O termo “vetor” é usado para descrever organismos, geralmente insetos ou outros artrópodes, que transmitem agentes infeciosos - como vírus, bactérias, protozoários ou fungos - entre animais e seres humanos e/ou entre seres humanos.

A transmissão pode ocorrer de duas formas: 

1) biológica: o agente infecioso desenvolve-se ou multiplica-se dentro do corpo do vetor antes de ser transmitido - por exemplo, através da picada.; 

2) mecânica: o vetor transporta o agente infecioso no seu corpo, como nas patas ou trato digestivo, sem que haja desenvolvimento interno.

Os exemplos mais comuns de vetores incluem:

  • mosquitos, que podem transmitir vírus como dengue, zika ou chikungunya;
  • carraças, que podem transmitir doenças como a febre da carraça ou a doença de Lyme.

Em Portugal, a Rede de Vigilância de Vetores (REVIVE), criada em 2008, é responsável pela monitorização sistemática de mosquitos e outros vetores com potencial para transmitir doenças infeciosas de relevância em saúde pública, bem como pela pesquisa de agentes patogénicos (como vírus) associados a esses vetores.

A vigilância decorre ao longo de todo o ano, com maior intensidade entre maio e outubro, período de maior atividade vetorial. Nos locais considerados prioritários — incluindo aeroportos, portos, áreas de armazenamento e transporte de mercadorias, empresas de recauchutagem de pneus e regiões fronteiriças —, a monitorização é realizada de forma contínua durante todo o ano, em conformidade com o Regulamento Sanitário Internacional (RSI), que visa prevenir a introdução e disseminação transfronteiriça de doenças.
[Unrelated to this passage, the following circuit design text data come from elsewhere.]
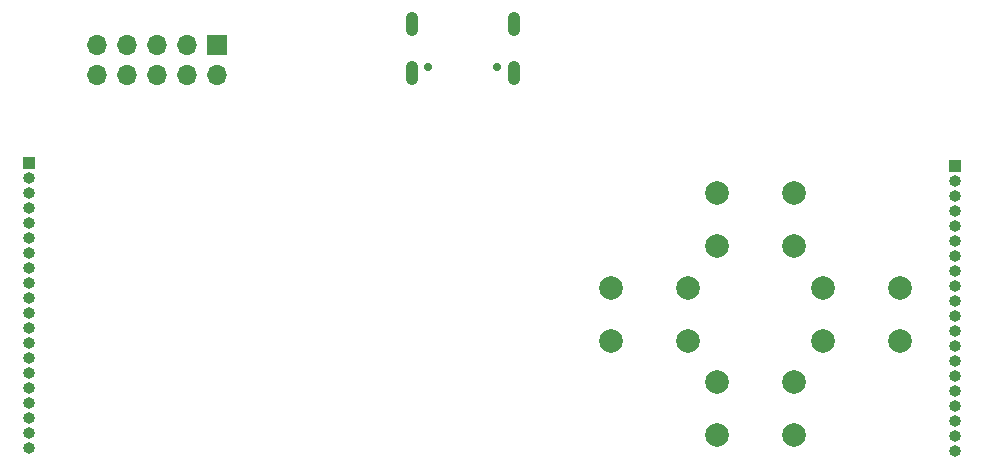
<source format=gbr>
%TF.GenerationSoftware,KiCad,Pcbnew,(6.0.7)*%
%TF.CreationDate,2022-08-26T02:15:04-07:00*%
%TF.ProjectId,mini_consolev2,6d696e69-5f63-46f6-9e73-6f6c6576322e,rev?*%
%TF.SameCoordinates,Original*%
%TF.FileFunction,Soldermask,Bot*%
%TF.FilePolarity,Negative*%
%FSLAX46Y46*%
G04 Gerber Fmt 4.6, Leading zero omitted, Abs format (unit mm)*
G04 Created by KiCad (PCBNEW (6.0.7)) date 2022-08-26 02:15:04*
%MOMM*%
%LPD*%
G01*
G04 APERTURE LIST*
%ADD10C,2.000000*%
%ADD11C,0.700000*%
%ADD12O,1.050000X2.100000*%
%ADD13R,1.700000X1.700000*%
%ADD14O,1.700000X1.700000*%
%ADD15R,1.000000X1.000000*%
%ADD16O,1.000000X1.000000*%
G04 APERTURE END LIST*
D10*
%TO.C,SW1*%
X193334000Y-77852000D03*
X186834000Y-77852000D03*
X186834000Y-82352000D03*
X193334000Y-82352000D03*
%TD*%
%TO.C,SW3*%
X193334000Y-93852000D03*
X186834000Y-93852000D03*
X193334000Y-98352000D03*
X186834000Y-98352000D03*
%TD*%
D11*
%TO.C,J4*%
X162390000Y-67166250D03*
X168170000Y-67166250D03*
D12*
X169600000Y-67696250D03*
X160960000Y-67696250D03*
X169600000Y-63516250D03*
X160960000Y-63516250D03*
%TD*%
D10*
%TO.C,SW4*%
X177834000Y-85852000D03*
X184334000Y-85852000D03*
X184334000Y-90352000D03*
X177834000Y-90352000D03*
%TD*%
D13*
%TO.C,J1*%
X144475000Y-65325000D03*
D14*
X144475000Y-67865000D03*
X141935000Y-65325000D03*
X141935000Y-67865000D03*
X139395000Y-65325000D03*
X139395000Y-67865000D03*
X136855000Y-65325000D03*
X136855000Y-67865000D03*
X134315000Y-65325000D03*
X134315000Y-67865000D03*
%TD*%
D15*
%TO.C,J3*%
X207010000Y-75555000D03*
D16*
X207010000Y-76825000D03*
X207010000Y-78095000D03*
X207010000Y-79365000D03*
X207010000Y-80635000D03*
X207010000Y-81905000D03*
X207010000Y-83175000D03*
X207010000Y-84445000D03*
X207010000Y-85715000D03*
X207010000Y-86985000D03*
X207010000Y-88255000D03*
X207010000Y-89525000D03*
X207010000Y-90795000D03*
X207010000Y-92065000D03*
X207010000Y-93335000D03*
X207010000Y-94605000D03*
X207010000Y-95875000D03*
X207010000Y-97145000D03*
X207010000Y-98415000D03*
X207010000Y-99685000D03*
%TD*%
D10*
%TO.C,SW2*%
X202334000Y-85852000D03*
X195834000Y-85852000D03*
X195834000Y-90352000D03*
X202334000Y-90352000D03*
%TD*%
D15*
%TO.C,J2*%
X128600000Y-75325000D03*
D16*
X128600000Y-76595000D03*
X128600000Y-77865000D03*
X128600000Y-79135000D03*
X128600000Y-80405000D03*
X128600000Y-81675000D03*
X128600000Y-82945000D03*
X128600000Y-84215000D03*
X128600000Y-85485000D03*
X128600000Y-86755000D03*
X128600000Y-88025000D03*
X128600000Y-89295000D03*
X128600000Y-90565000D03*
X128600000Y-91835000D03*
X128600000Y-93105000D03*
X128600000Y-94375000D03*
X128600000Y-95645000D03*
X128600000Y-96915000D03*
X128600000Y-98185000D03*
X128600000Y-99455000D03*
%TD*%
M02*

</source>
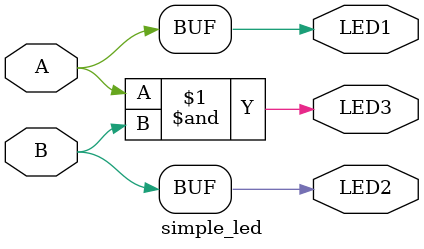
<source format=v>
`timescale 1ns / 1ps


module simple_led(
    input A,
    input B,
    output LED1,
    output LED2,
    output LED3
    );
    
    assign LED1 = A;
    assign LED2 = B;
    assign LED3 = A & B;
    
endmodule

</source>
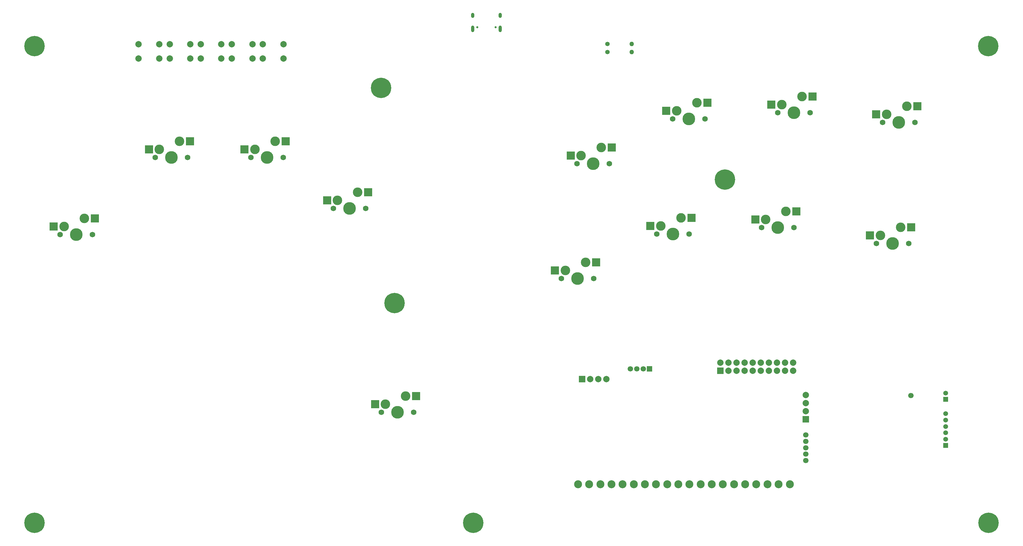
<source format=gbs>
G04 #@! TF.GenerationSoftware,KiCad,Pcbnew,7.0.5*
G04 #@! TF.CreationDate,2023-09-04T11:48:08-04:00*
G04 #@! TF.ProjectId,Hitbox Full Pcb,48697462-6f78-4204-9675-6c6c20506362,rev?*
G04 #@! TF.SameCoordinates,Original*
G04 #@! TF.FileFunction,Soldermask,Bot*
G04 #@! TF.FilePolarity,Negative*
%FSLAX46Y46*%
G04 Gerber Fmt 4.6, Leading zero omitted, Abs format (unit mm)*
G04 Created by KiCad (PCBNEW 7.0.5) date 2023-09-04 11:48:08*
%MOMM*%
%LPD*%
G01*
G04 APERTURE LIST*
%ADD10C,1.750000*%
%ADD11C,3.000000*%
%ADD12C,3.987800*%
%ADD13R,2.550000X2.500000*%
%ADD14C,6.400000*%
%ADD15C,1.400000*%
%ADD16O,1.400000X1.400000*%
%ADD17C,2.000000*%
%ADD18C,0.650000*%
%ADD19O,1.000000X2.100000*%
%ADD20O,1.000000X1.600000*%
%ADD21C,1.700022*%
%ADD22C,1.499997*%
%ADD23R,1.499997X1.499997*%
%ADD24R,2.000000X2.000000*%
%ADD25C,1.700000*%
%ADD26R,1.700000X1.700000*%
%ADD27C,2.500000*%
G04 APERTURE END LIST*
D10*
X395710000Y-77560000D03*
D11*
X396980000Y-75020000D03*
D12*
X400790000Y-77560000D03*
D11*
X403330000Y-72480000D03*
D10*
X405870000Y-77560000D03*
D13*
X393705000Y-75020000D03*
X406632000Y-72480000D03*
D14*
X544640000Y-84510000D03*
X440830000Y-123280000D03*
D10*
X561220000Y-63520000D03*
D11*
X562490000Y-60980000D03*
D12*
X566300000Y-63520000D03*
D11*
X568840000Y-58440000D03*
D10*
X571380000Y-63520000D03*
D13*
X559215000Y-60980000D03*
X572142000Y-58440000D03*
D10*
X498210000Y-79520000D03*
D11*
X499480000Y-76980000D03*
D12*
X503290000Y-79520000D03*
D11*
X505830000Y-74440000D03*
D10*
X508370000Y-79520000D03*
D13*
X496205000Y-76980000D03*
X509132000Y-74440000D03*
D14*
X627410000Y-42550000D03*
D15*
X507740000Y-44420000D03*
D16*
X515360000Y-44420000D03*
D17*
X389700000Y-41970000D03*
X396200000Y-41970000D03*
X389700000Y-46470000D03*
X396200000Y-46470000D03*
D15*
X507740000Y-41920000D03*
D16*
X515360000Y-41920000D03*
D10*
X493240000Y-115540000D03*
D11*
X494510000Y-113000000D03*
D12*
X498320000Y-115540000D03*
D11*
X500860000Y-110460000D03*
D10*
X503400000Y-115540000D03*
D13*
X491235000Y-113000000D03*
X504162000Y-110460000D03*
D18*
X472600000Y-36620000D03*
X466820000Y-36620000D03*
D19*
X474030000Y-37150000D03*
D20*
X474030000Y-32970000D03*
D19*
X465390000Y-37150000D03*
D20*
X465390000Y-32970000D03*
D21*
X603061878Y-152309894D03*
D22*
X614004198Y-151509032D03*
D23*
X614004198Y-153509028D03*
D22*
X614004198Y-158009654D03*
X614004198Y-160009650D03*
X614004198Y-162009646D03*
X614004198Y-164009642D03*
X614004198Y-166009638D03*
D23*
X614004198Y-168009634D03*
D10*
X528230000Y-65480000D03*
D11*
X529500000Y-62940000D03*
D12*
X533310000Y-65480000D03*
D11*
X535850000Y-60400000D03*
D10*
X538390000Y-65480000D03*
D13*
X526225000Y-62940000D03*
X539152000Y-60400000D03*
D14*
X327760000Y-42540000D03*
D17*
X566077049Y-144497505D03*
X566077049Y-141957505D03*
X563547049Y-144497505D03*
X563547049Y-141957505D03*
X561007049Y-144507505D03*
X561007049Y-141957505D03*
X558467049Y-144494185D03*
X558467049Y-141957505D03*
X555927049Y-144497505D03*
X555927049Y-141957505D03*
X553387049Y-144497505D03*
X553387049Y-141957505D03*
X550847049Y-144497505D03*
X550847049Y-141957505D03*
X548307049Y-144497505D03*
X548307049Y-141957505D03*
X545767049Y-144497505D03*
X545767049Y-141957505D03*
D24*
X543227049Y-144497505D03*
D17*
X543227049Y-141957505D03*
X570067049Y-152097505D03*
X570067049Y-154637505D03*
X570067049Y-157177505D03*
D24*
X570067049Y-159717505D03*
D25*
X570067049Y-164693505D03*
X570067049Y-166721505D03*
X570067049Y-168721505D03*
X570067049Y-170721505D03*
X570067049Y-172721505D03*
D26*
X520973049Y-143901505D03*
D25*
X518973049Y-143901505D03*
X516973049Y-143901505D03*
X514973049Y-143901505D03*
D17*
X507436049Y-147105505D03*
X504896049Y-147105505D03*
X502356049Y-147105505D03*
D24*
X499816049Y-147105505D03*
D27*
X565083049Y-180162505D03*
X561493049Y-180162505D03*
X557993049Y-180162505D03*
X554493049Y-180162505D03*
X550993049Y-180162505D03*
X547493049Y-180162505D03*
X543993049Y-180162505D03*
X540493049Y-180162505D03*
X536993049Y-180162505D03*
X533493049Y-180162505D03*
X529993049Y-180162505D03*
X526493049Y-180162505D03*
X522993049Y-180162505D03*
X519493049Y-180162505D03*
X515993049Y-180162505D03*
X512493049Y-180162505D03*
X508993049Y-180162505D03*
X505493049Y-180162505D03*
X501993049Y-180162505D03*
X498493049Y-180162505D03*
D17*
X379950000Y-41970000D03*
X386450000Y-41970000D03*
X379950000Y-46470000D03*
X386450000Y-46470000D03*
D10*
X592240000Y-104530000D03*
D11*
X593510000Y-101990000D03*
D12*
X597320000Y-104530000D03*
D11*
X599860000Y-99450000D03*
D10*
X602400000Y-104530000D03*
D13*
X590235000Y-101990000D03*
X603162000Y-99450000D03*
D17*
X399450000Y-41970000D03*
X405950000Y-41970000D03*
X399450000Y-46470000D03*
X405950000Y-46470000D03*
D14*
X627440000Y-192270000D03*
D10*
X421660000Y-93530000D03*
D11*
X422930000Y-90990000D03*
D12*
X426740000Y-93530000D03*
D11*
X429280000Y-88450000D03*
D10*
X431820000Y-93530000D03*
D13*
X419655000Y-90990000D03*
X432582000Y-88450000D03*
D17*
X370200000Y-41970000D03*
X376700000Y-41970000D03*
X370200000Y-46470000D03*
X376700000Y-46470000D03*
X360450000Y-41970000D03*
X366950000Y-41970000D03*
X360450000Y-46470000D03*
X366950000Y-46470000D03*
D14*
X436620000Y-55740000D03*
D10*
X594190000Y-66510000D03*
D11*
X595460000Y-63970000D03*
D12*
X599270000Y-66510000D03*
D11*
X601810000Y-61430000D03*
D10*
X604350000Y-66510000D03*
D13*
X592185000Y-63970000D03*
X605112000Y-61430000D03*
D10*
X523210000Y-101570000D03*
D11*
X524480000Y-99030000D03*
D12*
X528290000Y-101570000D03*
D11*
X530830000Y-96490000D03*
D10*
X533370000Y-101570000D03*
D13*
X521205000Y-99030000D03*
X534132000Y-96490000D03*
D10*
X436740000Y-157540000D03*
D11*
X438010000Y-155000000D03*
D12*
X441820000Y-157540000D03*
D11*
X444360000Y-152460000D03*
D10*
X446900000Y-157540000D03*
D13*
X434735000Y-155000000D03*
X447662000Y-152460000D03*
D10*
X365690000Y-77520000D03*
D11*
X366960000Y-74980000D03*
D12*
X370770000Y-77520000D03*
D11*
X373310000Y-72440000D03*
D10*
X375850000Y-77520000D03*
D13*
X363685000Y-74980000D03*
X376612000Y-72440000D03*
D14*
X327750000Y-192240000D03*
X465570000Y-192260000D03*
D10*
X556200000Y-99520000D03*
D11*
X557470000Y-96980000D03*
D12*
X561280000Y-99520000D03*
D11*
X563820000Y-94440000D03*
D10*
X566360000Y-99520000D03*
D13*
X554195000Y-96980000D03*
X567122000Y-94440000D03*
D10*
X335760000Y-101740000D03*
D11*
X337030000Y-99200000D03*
D12*
X340840000Y-101740000D03*
D11*
X343380000Y-96660000D03*
D10*
X345920000Y-101740000D03*
D13*
X333755000Y-99200000D03*
X346682000Y-96660000D03*
M02*

</source>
O REVIVE tem como objetivos: 

  • Monitorizar a atividade de artrópodes, como mosquitos e carraças, que se alimentam de sangue;
  • Identificar as espécies presentes em Portugal e acompanhar a sua distribuição ao longo do ano;
  • Detetar agentes patogénicos (vírus, bactérias, protozoários) com relevância para a saúde pública;
  • Cumprir os requisitos do Regulamento Sanitário Internacional (RSI), garantindo vigilância em pontos de entrada no país;
  • Definir níveis de alerta que orientem a atuação das autoridades de saúde para intervenção.

Este programa resulta de protocolo entre a Direção-Geral da Saúde, as ex-Administrações Regionais de Saúde do Algarve, Alentejo, Centro, Lisboa e Vale do Tejo e Norte, a Direção Regional de Saúde da Madeira, a Direção Regional de Saúde dos Açores e o Instituto Nacional de Saúde Doutor Ricardo Jorge (INSA).